Wednesday, October 31, 2007

Desires, Expectations, Demands?

The objects of most of our desires are not evil. The problem is the way they tend to grow, and the control they come to exercise over our hearts.
Desires are a part of human existence, but they must also be held with an open hand....
The problem with desire is that in sinners it very quickly morphs into demand ("I must"). Demand is the closing of my fists over a desire. Even though I may be unaware that I have done it, I have left my proper position of submission to God. I have decided that I must have what I have set my heart on and nothing can stand in the way. I am no longer comforted by God's desire for me; I am threatened by it, because God's will potentially stands in the way of my demand....
There is a direct relationship between expectation and disappointment, and much of our disappointment in relationships is not because people have actually wronged us, but because they have failed to meet our expectations.

-Paul David Tripp,
Instruments in the Redeemer's Hands,

quoted in:
Did I Kiss Marriage Goodbye?
Trusting God With a Hope Deferred
By Carolyn McCully


Jessica said...

Thanks, Mary. Very appropriate for me tonight. I had just been thinking about this subject earlier this evening. At work there is a picture on the wall that is called "Rival Attraction". It is an "old-fashionedy" print with a little girl sitting in an easy chair with a book lying limp in her hands.

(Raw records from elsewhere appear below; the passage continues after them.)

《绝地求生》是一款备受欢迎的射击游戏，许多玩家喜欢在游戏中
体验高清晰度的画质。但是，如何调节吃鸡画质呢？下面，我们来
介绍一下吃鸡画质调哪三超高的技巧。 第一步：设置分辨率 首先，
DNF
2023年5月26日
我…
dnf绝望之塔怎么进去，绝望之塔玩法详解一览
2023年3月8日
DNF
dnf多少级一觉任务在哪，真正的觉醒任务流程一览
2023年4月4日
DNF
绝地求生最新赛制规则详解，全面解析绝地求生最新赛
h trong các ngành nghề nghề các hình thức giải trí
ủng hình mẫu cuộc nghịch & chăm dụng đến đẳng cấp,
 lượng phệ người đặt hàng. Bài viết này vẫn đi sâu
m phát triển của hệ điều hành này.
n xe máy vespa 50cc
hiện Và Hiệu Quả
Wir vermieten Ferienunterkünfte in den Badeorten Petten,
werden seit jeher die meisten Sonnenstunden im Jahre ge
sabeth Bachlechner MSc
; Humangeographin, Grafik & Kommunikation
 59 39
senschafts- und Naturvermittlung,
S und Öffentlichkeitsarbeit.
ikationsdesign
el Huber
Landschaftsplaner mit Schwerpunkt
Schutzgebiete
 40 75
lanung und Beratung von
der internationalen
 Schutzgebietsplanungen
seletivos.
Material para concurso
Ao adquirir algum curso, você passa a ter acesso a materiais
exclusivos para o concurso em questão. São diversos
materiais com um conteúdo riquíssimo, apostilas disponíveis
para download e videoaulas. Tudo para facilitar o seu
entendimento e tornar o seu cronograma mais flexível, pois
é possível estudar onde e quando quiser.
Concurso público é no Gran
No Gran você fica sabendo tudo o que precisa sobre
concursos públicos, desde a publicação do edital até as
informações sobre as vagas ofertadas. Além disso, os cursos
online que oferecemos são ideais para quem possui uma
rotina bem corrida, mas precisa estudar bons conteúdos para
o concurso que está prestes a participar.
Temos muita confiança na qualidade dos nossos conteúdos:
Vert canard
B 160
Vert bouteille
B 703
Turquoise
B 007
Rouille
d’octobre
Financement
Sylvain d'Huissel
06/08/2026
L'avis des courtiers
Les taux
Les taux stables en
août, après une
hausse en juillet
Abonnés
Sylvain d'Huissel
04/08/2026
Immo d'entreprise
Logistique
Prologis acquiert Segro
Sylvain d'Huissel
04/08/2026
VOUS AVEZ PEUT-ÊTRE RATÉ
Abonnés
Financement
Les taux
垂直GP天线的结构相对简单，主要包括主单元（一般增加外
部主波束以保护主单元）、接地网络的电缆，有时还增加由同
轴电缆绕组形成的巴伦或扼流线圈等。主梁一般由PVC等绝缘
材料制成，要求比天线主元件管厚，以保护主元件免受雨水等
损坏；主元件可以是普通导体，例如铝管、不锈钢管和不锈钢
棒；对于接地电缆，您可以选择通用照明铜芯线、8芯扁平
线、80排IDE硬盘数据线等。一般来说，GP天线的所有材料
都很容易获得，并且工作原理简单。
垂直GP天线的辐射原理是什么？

She is gazing at the little kitty that is peering down at her from his perch on the top of the chair. It reminded me of how I often want things that are legitimately good things, but they're not the things I'm supposed to be occupied with until another season of my life. Kitties are good, but not when you're supposed to be studying!! Thanks for the encouragement! :)


mikestahlman said...

Very good post. An article I read online referenced a similar website on the subject: An article, "Five Criteria for Addiction Assessment" lists the first criteria of an addiction as fantasy. "The power of fantasy is the enduring power of addiction." Your article shows that these fantasies may initially be based on a good thing, but then they seize control of our lives.

Bethanie said...

wow. I've never thought of it like that before.